Data shown =>

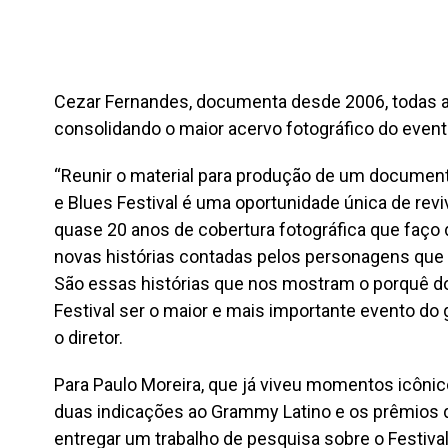
Cezar Fernandes, documenta desde 2006, todas as
consolidando o maior acervo fotográfico do event
“Reunir o material para produção de um document
e Blues Festival é uma oportunidade única de revi
quase 20 anos de cobertura fotográfica que faço
novas histórias contadas pelos personagens que
São essas histórias que nos mostram o porquê do
Festival ser o maior e mais importante evento do 
o diretor.
Para Paulo Moreira, que já viveu momentos icônic
duas indicações ao Grammy Latino e os prêmios d
entregar um trabalho de pesquisa sobre o Festiva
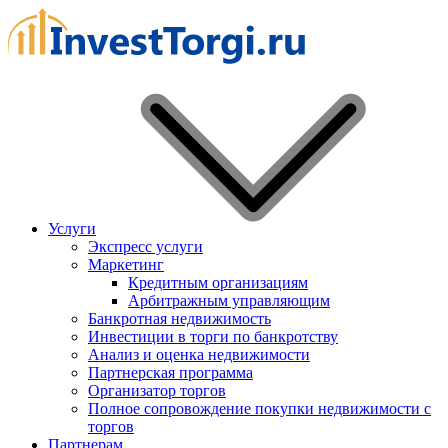
Услуги
Экспресс услуги
Маркетинг
Кредитным организациям
Арбитражным управляющим
Банкротная недвижимость
Инвестиции в торги по банкротству
Анализ и оценка недвижимости
Партнерская программа
Организатор торгов
Полное сопровождение покупки недвижимости с
торгов
Партнерам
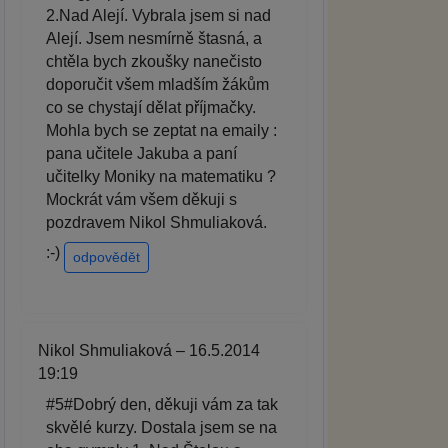
2.Nad Alejí. Vybrala jsem si nad
Alejí. Jsem nesmírně štasná, a
chtěla bych zkoušky nanečisto
doporučit všem mladším žákům
co se chystají dělat příjmačky.
Mohla bych se zeptat na emaily :
pana učitele Jakuba a paní
učitelky Moniky na matematiku ?
Mockrát vám všem děkuji s
pozdravem Nikol Shmuliaková.
:-)
odpovědět
Nikol Shmuliaková – 16.5.2014
19:19
#5#Dobrý den, děkuji vám za tak
skvělé kurzy. Dostala jsem se na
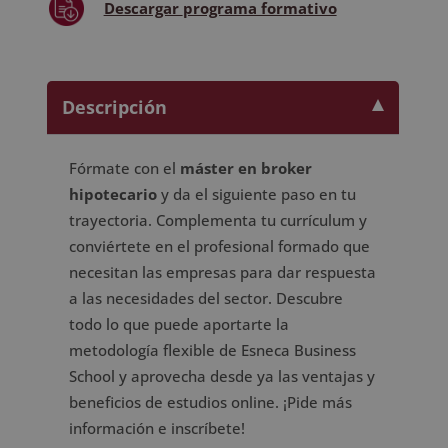
Descargar
programa formativo
Descripción
Fórmate con el
máster en broker
hipotecario
y da el siguiente paso en tu
trayectoria. Complementa tu currículum y
conviértete en el profesional formado que
necesitan las empresas para dar respuesta
a las necesidades del sector. Descubre
todo lo que puede aportarte la
metodología flexible de Esneca Business
School y aprovecha desde ya las ventajas y
beneficios de estudios online. ¡Pide más
información e inscríbete!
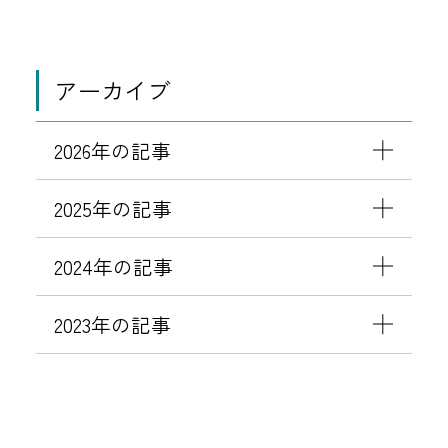
アーカイブ
2026年の記事
2025年の記事
2024年の記事
2023年の記事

Your instructions =>
Set down exactly, and only, the lines from the one containing "Полное сопровождение покупки недвижимости с" through the last line of the entries. Pictures do not belong in the copy.

Task answer =>
Полное сопровождение покупки недвижимости с
торгов
Партнерам
2.Nad Alejí. Vybrala jsem si nad
Alejí. Jsem nesmírně štasná, a
chtěla bych zkoušky nanečisto
doporučit všem mladším žákům
co se chystají dělat příjmačky.
Mohla bych se zeptat na emaily :
pana učitele Jakuba a paní
učitelky Moniky na matematiku ?
Mockrát vám všem děkuji s
pozdravem Nikol Shmuliaková.
:-)
odpovědět
Nikol Shmuliaková – 16.5.2014
19:19
#5#Dobrý den, děkuji vám za tak
skvělé kurzy. Dostala jsem se na
Descargar
programa formativo
Descripción
Fórmate con el
máster en broker
hipotecario
y da el siguiente paso en tu
trayectoria. Complementa tu currículum y
conviértete en el profesional formado que
necesitan las empresas para dar respuesta
a las necesidades del sector. Descubre
todo lo que puede aportarte la
metodología flexible de Esneca Business
School y aprovecha desde ya las ventajas y
beneficios de estudios online. ¡Pide más
información e inscríbete!
アーカイブ
2026年の記事
2025年の記事
2024年の記事
2023年の記事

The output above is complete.